If you don’t want the NHS to use your information to help improve public health and NHS services, you can object. See the section 'Your right to object'.
Your personal health information may be given to other people who need to know relevant information about your health – for example a carer, a home help, or a social worker. Usually, it will only be given to them if:
- you have agreed, and
- they need it to be able to give you care and treatment.
Usually the NHS will not share your personal health information with people such as a relative, carer or friend without your permission. However, there are exceptions:
- If you are a child, and your doctor doesn’t think you can make decisions about your health care, someone with parental responsibility for you may be allowed to see your records and discuss your care. Our leaflet 'Confidentiality - your rights' has more information on this.

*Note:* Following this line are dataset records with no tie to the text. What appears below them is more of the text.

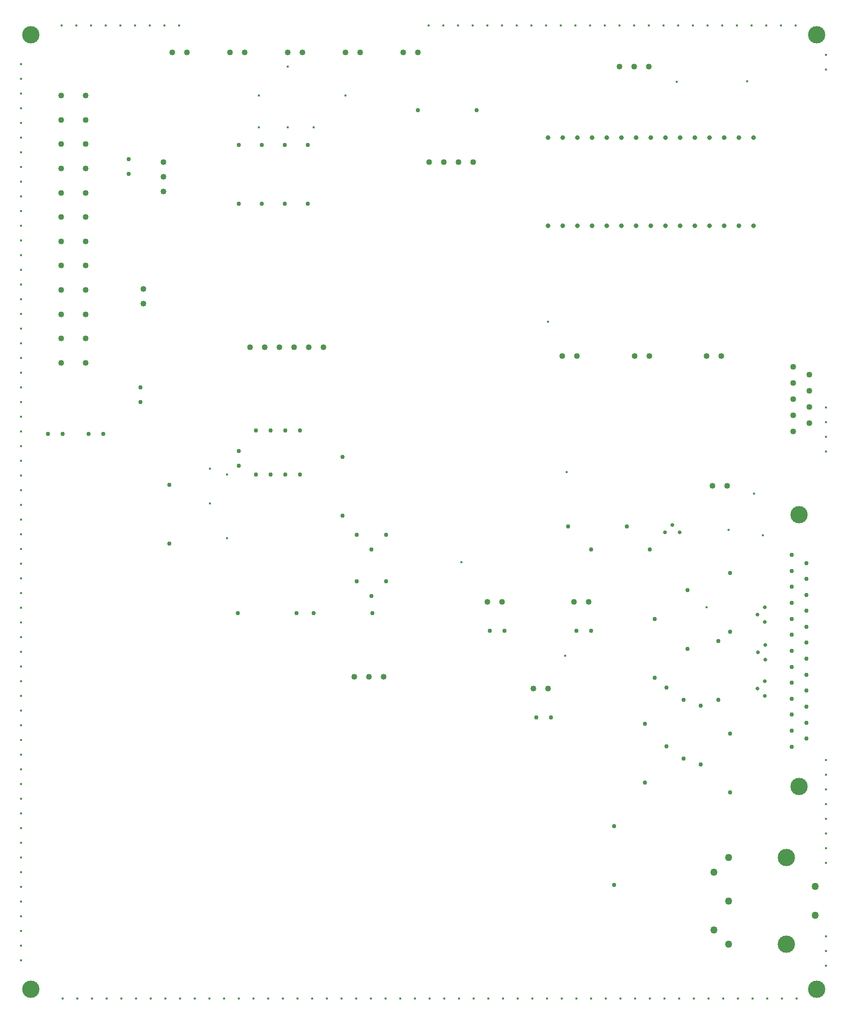
<source format=gbr>
G04 PROTEUS GERBER X2 FILE*
%TF.GenerationSoftware,Labcenter,Proteus,8.13-SP0-Build31525*%
%TF.CreationDate,2025-11-15T09:29:02+00:00*%
%TF.FileFunction,Plated,1,2,PTH*%
%TF.FilePolarity,Positive*%
%TF.Part,Single*%
%TF.SameCoordinates,{127dd545-9896-472c-b5e6-740e1155cc81}*%
%FSLAX45Y45*%
%MOMM*%
G01*
%TA.AperFunction,ViaDrill*%
%ADD81C,0.381000*%
%TA.AperFunction,MechanicalDrill*%
%ADD82C,0.381000*%
%TA.AperFunction,ComponentDrill*%
%ADD83C,0.800000*%
%TA.AperFunction,ComponentDrill*%
%ADD84C,1.016000*%
%ADD85C,0.762000*%
%TA.AperFunction,ComponentDrill*%
%ADD86C,1.270000*%
%TA.AperFunction,MechanicalDrill*%
%ADD87C,3.000000*%
%TA.AperFunction,ComponentDrill*%
%ADD88C,0.635000*%
%TA.AperFunction,OtherDrill,Unknown*%
%ADD89C,3.000000*%
%TA.AperFunction,ComponentDrill*%
%ADD90C,3.000000*%
%TD.AperFunction*%
D81*
X+3750000Y+200000D03*
X+4250000Y+200000D03*
X+4700000Y+200000D03*
X+2900000Y-5700000D03*
X+2900000Y-6300000D03*
X+3200000Y-5800000D03*
X+3200000Y-6900000D03*
X+5250000Y+750000D03*
X+4250000Y+1250000D03*
X+3750000Y+750000D03*
X+12200000Y+1000000D03*
X+10976882Y+987953D03*
X+7256314Y-7320626D03*
X+12466839Y-6853448D03*
X+11500000Y-8100000D03*
D82*
X+13053240Y-14861241D03*
X+12799240Y-14861241D03*
X+12545240Y-14861241D03*
X+12291240Y-14861241D03*
X+12037240Y-14861241D03*
X+11783240Y-14861241D03*
X+11529240Y-14861241D03*
X+11275240Y-14861241D03*
X+11021240Y-14861241D03*
X+10767240Y-14861241D03*
X+10513240Y-14861241D03*
X+10259240Y-14861241D03*
X+10005240Y-14861241D03*
X+9751240Y-14861241D03*
X+9497240Y-14861241D03*
X+9243240Y-14861241D03*
X+8989240Y-14861241D03*
X+8735240Y-14861241D03*
X+8481240Y-14861241D03*
X+8227240Y-14861241D03*
X+7973240Y-14861241D03*
X+7719240Y-14861241D03*
X+7465240Y-14861241D03*
X+7211240Y-14861241D03*
X+6957240Y-14861241D03*
X+6703240Y-14861241D03*
X+6449240Y-14861241D03*
X+6195240Y-14861241D03*
X+5941240Y-14861241D03*
X+5687240Y-14861241D03*
X+5433240Y-14861241D03*
X+5179240Y-14861241D03*
X+4925240Y-14861241D03*
X+4671240Y-14861241D03*
X+4417240Y-14861241D03*
X+4163240Y-14861241D03*
X+3909240Y-14861241D03*
X+3655240Y-14861241D03*
X+3401240Y-14861241D03*
X+3147240Y-14861241D03*
X+2893240Y-14861241D03*
X+2639240Y-14861241D03*
X+2385240Y-14861241D03*
X+2131240Y-14861241D03*
X+1877240Y-14861241D03*
X+1623240Y-14861241D03*
X+1369240Y-14861241D03*
X+1115240Y-14861241D03*
X+861240Y-14861241D03*
X+607240Y-14861241D03*
X+353240Y-14861241D03*
X-361240Y-14205316D03*
X-361240Y-13951316D03*
X-361240Y-13697316D03*
X-361240Y-13443316D03*
X-361240Y-13189316D03*
X-361240Y-12935316D03*
X-361240Y-12681316D03*
X-361240Y-12427316D03*
X-361240Y-12173316D03*
X-361240Y-11919316D03*
X-361240Y-11665316D03*
X-361240Y-11411316D03*
X-361240Y-11157316D03*
X-361240Y-10903316D03*
X-361240Y-10649316D03*
X-361240Y-10395316D03*
X-361240Y-10141316D03*
X-361240Y-9887316D03*
X-361240Y-9633316D03*
X-361240Y-9379316D03*
X-361240Y-9125316D03*
X-361240Y-8871316D03*
X-361240Y-8617316D03*
X-361240Y-8363316D03*
X-361240Y-8109316D03*
X-361240Y-7855316D03*
X-361240Y-7601316D03*
X-361240Y-7347316D03*
X-361240Y-7093316D03*
X-361240Y-6839316D03*
X-361240Y-6585316D03*
X-361240Y-6331316D03*
X-361240Y-6077316D03*
X-361240Y-5823316D03*
X-361240Y-5569316D03*
X-361240Y-5315316D03*
X-361240Y-5061316D03*
X-361240Y-4807316D03*
X-361240Y-4553316D03*
X-361240Y-4299316D03*
X-361240Y-4045316D03*
X-361240Y-3791316D03*
X-361240Y-3537316D03*
X-361240Y-3283316D03*
X-361240Y-3029316D03*
X-361240Y-2775316D03*
X-361240Y-2521316D03*
X-361240Y-2267316D03*
X-361240Y-2013316D03*
X-361240Y-1759316D03*
X-361240Y-1505316D03*
X-361240Y-1251316D03*
X-361240Y-997316D03*
X-361240Y-743316D03*
X-361240Y-489316D03*
X-361240Y-235316D03*
X-361240Y+18684D03*
X-361240Y+272684D03*
X-361240Y+526684D03*
X-361240Y+780684D03*
X-361240Y+1034684D03*
X-361240Y+1288684D03*
X+340246Y+1961241D03*
X+594246Y+1961241D03*
X+848246Y+1961241D03*
X+1102246Y+1961241D03*
X+1356246Y+1961241D03*
X+1610246Y+1961241D03*
X+1864246Y+1961241D03*
X+2118246Y+1961241D03*
X+2372246Y+1961241D03*
X+6690246Y+1961241D03*
X+6944246Y+1961241D03*
X+7198246Y+1961241D03*
X+7452246Y+1961241D03*
X+7706246Y+1961241D03*
X+7960246Y+1961241D03*
X+8214246Y+1961241D03*
X+8468246Y+1961241D03*
X+8722246Y+1961241D03*
X+8976246Y+1961241D03*
X+9230246Y+1961241D03*
X+9484246Y+1961241D03*
X+9738246Y+1961241D03*
X+9992246Y+1961241D03*
X+10246246Y+1961241D03*
X+10500246Y+1961241D03*
X+10754246Y+1961241D03*
X+11008246Y+1961241D03*
X+11262246Y+1961241D03*
X+11516246Y+1961241D03*
X+11770246Y+1961241D03*
X+12024246Y+1961241D03*
X+12278246Y+1961241D03*
X+12532246Y+1961241D03*
X+12786246Y+1961241D03*
X+13040246Y+1961241D03*
X+13561240Y+1453574D03*
X+13561240Y+1199574D03*
X+13561240Y-4642426D03*
X+13561240Y-4896426D03*
X+13561240Y-5150426D03*
X+13561240Y-5404426D03*
X+13561240Y-10738426D03*
X+13561240Y-10992426D03*
X+13561240Y-11246426D03*
X+13561240Y-11500426D03*
X+13561240Y-11754426D03*
X+13561240Y-12008426D03*
X+13561240Y-12262426D03*
X+13561240Y-12516426D03*
X+13561240Y-13786426D03*
X+13561240Y-14040426D03*
X+13561240Y-14294426D03*
D81*
X+12315337Y-6129865D03*
X+11876793Y-6762125D03*
X+8754619Y-3160992D03*
X+9079021Y-5763111D03*
X+9047310Y-8932128D03*
D83*
X+8750000Y-1500000D03*
X+9004000Y-1500000D03*
X+9258000Y-1500000D03*
X+9512000Y-1500000D03*
X+9766000Y-1500000D03*
X+10020000Y-1500000D03*
X+10274000Y-1500000D03*
X+10528000Y-1500000D03*
X+10782000Y-1500000D03*
X+11036000Y-1500000D03*
X+11290000Y-1500000D03*
X+11544000Y-1500000D03*
X+11798000Y-1500000D03*
X+12052000Y-1500000D03*
X+12306000Y-1500000D03*
X+12306000Y+24000D03*
X+12052000Y+24000D03*
X+11798000Y+24000D03*
X+11544000Y+24000D03*
X+11290000Y+24000D03*
X+11036000Y+24000D03*
X+10782000Y+24000D03*
X+10528000Y+24000D03*
X+10274000Y+24000D03*
X+10020000Y+24000D03*
X+9766000Y+24000D03*
X+9512000Y+24000D03*
X+9258000Y+24000D03*
X+9004000Y+24000D03*
X+8750000Y+24000D03*
D84*
X+9000000Y-3750000D03*
X+9254000Y-3750000D03*
X+10250000Y-3750000D03*
X+10504000Y-3750000D03*
X+11500000Y-3750000D03*
X+11754000Y-3750000D03*
X+5250000Y+1500000D03*
X+5504000Y+1500000D03*
X+6250000Y+1500000D03*
X+6504000Y+1500000D03*
X+4250000Y+1500000D03*
X+4504000Y+1500000D03*
X+2250000Y+1500000D03*
X+2504000Y+1500000D03*
X+3250000Y+1500000D03*
X+3504000Y+1500000D03*
D85*
X+6500000Y+500000D03*
X+7516000Y+500000D03*
X+3400000Y-100000D03*
X+3400000Y-1116000D03*
X+4600000Y-100000D03*
X+4600000Y-1116000D03*
X+4200000Y-100000D03*
X+4200000Y-1116000D03*
X+3800000Y-100000D03*
X+3800000Y-1116000D03*
D84*
X+12997209Y-3939340D03*
X+12997209Y-4218740D03*
X+12997209Y-4498140D03*
X+12997209Y-4777540D03*
X+12997209Y-5056940D03*
X+13276609Y-4079040D03*
X+13276609Y-4358440D03*
X+13276609Y-4637840D03*
X+13276609Y-4917240D03*
X+3600000Y-3600000D03*
X+3854000Y-3600000D03*
X+4108000Y-3600000D03*
X+4362000Y-3600000D03*
X+4616000Y-3600000D03*
X+4870000Y-3600000D03*
X+7700000Y-8000000D03*
X+7954000Y-8000000D03*
X+9200000Y-8000000D03*
X+9454000Y-8000000D03*
X+8500000Y-9500000D03*
X+8754000Y-9500000D03*
D85*
X+3700000Y-5800000D03*
X+3954000Y-5800000D03*
X+4208000Y-5800000D03*
X+4462000Y-5800000D03*
X+4462000Y-5038000D03*
X+4208000Y-5038000D03*
X+3954000Y-5038000D03*
X+3700000Y-5038000D03*
D86*
X+11875000Y-12425000D03*
X+11875000Y-13175000D03*
X+11875000Y-13925000D03*
X+11625000Y-12675000D03*
X+11625000Y-13675000D03*
X+13375000Y-13425000D03*
X+13375000Y-12925000D03*
D87*
X+12875000Y-13925000D03*
X+12875000Y-12425000D03*
D85*
X+5446000Y-6846000D03*
X+5954000Y-6846000D03*
X+5700000Y-7100000D03*
X+5200000Y-5500000D03*
X+5200000Y-6516000D03*
X+5446000Y-7646000D03*
X+5954000Y-7646000D03*
X+5700000Y-7900000D03*
X+4700000Y-8200000D03*
X+5716000Y-8200000D03*
X+4400000Y-8200000D03*
X+3384000Y-8200000D03*
X+2200000Y-7000000D03*
X+2200000Y-5984000D03*
D84*
X+5400000Y-9300000D03*
X+5654000Y-9300000D03*
X+5908000Y-9300000D03*
D85*
X+3400000Y-5400000D03*
X+3400000Y-5654000D03*
X+9900000Y-12900000D03*
X+9900000Y-11884000D03*
X+8000000Y-8500000D03*
X+7746000Y-8500000D03*
X+8800000Y-10000000D03*
X+8546000Y-10000000D03*
X+9500000Y-8500000D03*
X+9246000Y-8500000D03*
D88*
X+12500000Y-8354000D03*
X+12373000Y-8227000D03*
X+12500000Y-8100000D03*
D84*
X+750000Y+750000D03*
X+330000Y+750000D03*
X+750000Y+330000D03*
X+330000Y+330000D03*
X+750000Y-90000D03*
X+330000Y-90000D03*
X+750000Y-510000D03*
X+330000Y-510000D03*
X+750000Y-930000D03*
X+330000Y-930000D03*
X+750000Y-1350000D03*
X+330000Y-1350000D03*
X+750000Y-1770000D03*
X+330000Y-1770000D03*
X+750000Y-2190000D03*
X+330000Y-2190000D03*
X+750000Y-2610000D03*
X+330000Y-2610000D03*
X+750000Y-3030000D03*
X+330000Y-3030000D03*
X+750000Y-3450000D03*
X+330000Y-3450000D03*
X+750000Y-3870006D03*
X+330000Y-3870006D03*
X+1750000Y-2850000D03*
X+1750000Y-2596000D03*
D85*
X+1500000Y-600000D03*
X+1500000Y-346000D03*
X+800000Y-5100000D03*
X+1054000Y-5100000D03*
X+1700000Y-4550000D03*
X+1700000Y-4296000D03*
X+100000Y-5100000D03*
X+354000Y-5100000D03*
D84*
X+10500000Y+1250000D03*
X+10246000Y+1250000D03*
X+9992000Y+1250000D03*
D89*
X-200000Y+1800000D03*
X+13400000Y+1800000D03*
X+13400000Y-14700000D03*
X-200000Y-14700000D03*
D84*
X+6700000Y-400000D03*
X+6954000Y-400000D03*
X+7208000Y-400000D03*
X+7462000Y-400000D03*
X+2100000Y-400000D03*
X+2100000Y-654000D03*
X+2100000Y-908000D03*
D85*
X+12973000Y-7193420D03*
X+12973000Y-7470280D03*
X+12973000Y-7744600D03*
X+12973000Y-8021460D03*
X+12973000Y-8298320D03*
X+12973000Y-8572640D03*
X+12973000Y-8849500D03*
X+12973000Y-9126360D03*
X+12973000Y-9400680D03*
X+12973000Y-9677540D03*
X+12973000Y-9954400D03*
X+12973000Y-10228720D03*
X+12973000Y-10505580D03*
X+13227000Y-7330580D03*
X+13227000Y-7607440D03*
X+13227000Y-7881760D03*
X+13227000Y-8158620D03*
X+13227000Y-8435480D03*
X+13227000Y-8709800D03*
X+13227000Y-8986660D03*
X+13227000Y-9263520D03*
X+13227000Y-9537840D03*
X+13227000Y-9814700D03*
X+13227000Y-10091560D03*
X+13227000Y-10365880D03*
D90*
X+13100000Y-6500000D03*
X+13100000Y-11199000D03*
D84*
X+11600000Y-6000000D03*
X+11854000Y-6000000D03*
D85*
X+11900000Y-7500000D03*
X+11900000Y-8516000D03*
X+11396726Y-9796726D03*
X+11396726Y-10812726D03*
X+11165099Y-7800000D03*
X+11165099Y-8816000D03*
X+11900000Y-11300000D03*
X+11900000Y-10284000D03*
X+11700000Y-9700000D03*
X+11700000Y-8684000D03*
X+10430198Y-10116000D03*
X+10430198Y-11132000D03*
D88*
X+12500000Y-9627000D03*
X+12373000Y-9500000D03*
X+12500000Y-9373000D03*
X+12509501Y-9005907D03*
X+12382501Y-8878907D03*
X+12509501Y-8751907D03*
X+10773000Y-6800000D03*
X+10900000Y-6673000D03*
X+11027000Y-6800000D03*
D85*
X+9100000Y-6700000D03*
X+10116000Y-6700000D03*
X+9500000Y-7100000D03*
X+10516000Y-7100000D03*
X+10600000Y-8300000D03*
X+10600000Y-9316000D03*
X+10800000Y-10500000D03*
X+10800000Y-9484000D03*
X+11100000Y-9700000D03*
X+11100000Y-10716000D03*
M02*

</source>
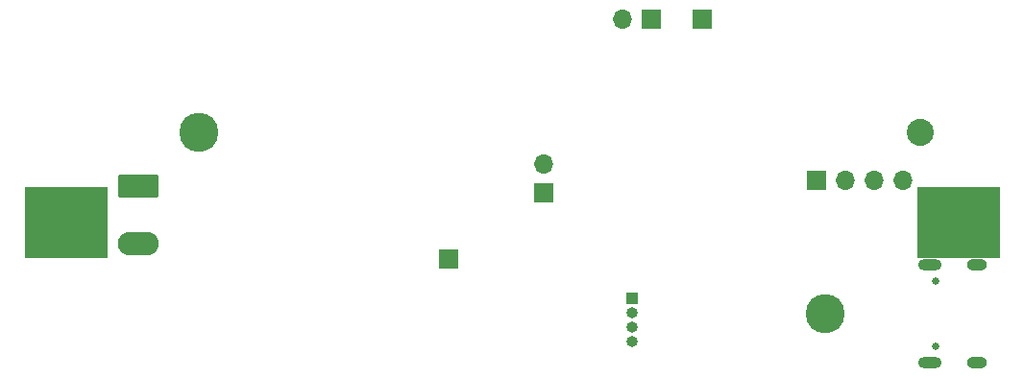
<source format=gbr>
%TF.GenerationSoftware,KiCad,Pcbnew,8.0.0*%
%TF.CreationDate,2024-06-13T14:54:28-05:00*%
%TF.ProjectId,SolarCheap,536f6c61-7243-4686-9561-702e6b696361,rev?*%
%TF.SameCoordinates,Original*%
%TF.FileFunction,Soldermask,Bot*%
%TF.FilePolarity,Negative*%
%FSLAX46Y46*%
G04 Gerber Fmt 4.6, Leading zero omitted, Abs format (unit mm)*
G04 Created by KiCad (PCBNEW 8.0.0) date 2024-06-13 14:54:28*
%MOMM*%
%LPD*%
G01*
G04 APERTURE LIST*
G04 Aperture macros list*
%AMRoundRect*
0 Rectangle with rounded corners*
0 $1 Rounding radius*
0 $2 $3 $4 $5 $6 $7 $8 $9 X,Y pos of 4 corners*
0 Add a 4 corners polygon primitive as box body*
4,1,4,$2,$3,$4,$5,$6,$7,$8,$9,$2,$3,0*
0 Add four circle primitives for the rounded corners*
1,1,$1+$1,$2,$3*
1,1,$1+$1,$4,$5*
1,1,$1+$1,$6,$7*
1,1,$1+$1,$8,$9*
0 Add four rect primitives between the rounded corners*
20,1,$1+$1,$2,$3,$4,$5,0*
20,1,$1+$1,$4,$5,$6,$7,0*
20,1,$1+$1,$6,$7,$8,$9,0*
20,1,$1+$1,$8,$9,$2,$3,0*%
G04 Aperture macros list end*
%ADD10R,1.700000X1.700000*%
%ADD11O,1.700000X1.700000*%
%ADD12C,0.650000*%
%ADD13O,2.100000X1.000000*%
%ADD14O,1.800000X1.000000*%
%ADD15RoundRect,0.249999X-1.550001X0.790001X-1.550001X-0.790001X1.550001X-0.790001X1.550001X0.790001X0*%
%ADD16O,3.600000X2.080000*%
%ADD17R,1.000000X1.000000*%
%ADD18O,1.000000X1.000000*%
%ADD19C,2.390000*%
%ADD20C,3.450000*%
%ADD21R,7.340000X6.350000*%
G04 APERTURE END LIST*
D10*
%TO.C,J5*%
X153200000Y-125875000D03*
D11*
X153200000Y-123335000D03*
%TD*%
D12*
%TO.C,J3*%
X187675000Y-139390000D03*
X187675000Y-133610000D03*
D13*
X187175000Y-140820000D03*
D14*
X191325000Y-140820000D03*
D13*
X187175000Y-132180000D03*
D14*
X191325000Y-132180000D03*
%TD*%
D10*
%TO.C,J2*%
X144800000Y-131700000D03*
%TD*%
%TO.C,J6*%
X162675000Y-110535000D03*
D11*
X160135000Y-110535000D03*
%TD*%
D15*
%TO.C,J1*%
X117477500Y-125260000D03*
D16*
X117477500Y-130340000D03*
%TD*%
D10*
%TO.C,J4*%
X167100000Y-110500000D03*
%TD*%
%TO.C,J7*%
X177200000Y-124720000D03*
D11*
X179740000Y-124720000D03*
X182280000Y-124720000D03*
X184820000Y-124720000D03*
%TD*%
D17*
%TO.C,J8*%
X161000000Y-135190000D03*
D18*
X161000000Y-136460000D03*
X161000000Y-137730000D03*
X161000000Y-139000000D03*
%TD*%
D19*
%TO.C,BT1*%
X186330000Y-120500000D03*
D20*
X178000000Y-136500000D03*
X122800000Y-120500000D03*
D21*
X189730000Y-128500000D03*
X111070000Y-128500000D03*
%TD*%
M02*

</source>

- If you are an adult who cannot make decisions for yourself, or cannot tell others your decisions, the law allows someone to see your records and discuss your care, if:
- you have given them a welfare power of attorney, or
- a court has given them a welfare guardianship or a welfare intervention order.
In these cases, the person allowed to see your health information:
- will only be able to see information that is necessary for them to make particular decisions for you about your health care, and
- will not receive information that staff feel would be harmful to your health or the health of others.
Sometimes the law allows the NHS to share your personal health information without your permission, for example, to investigate a serious crime or to protect a child or vulnerable adult from harm.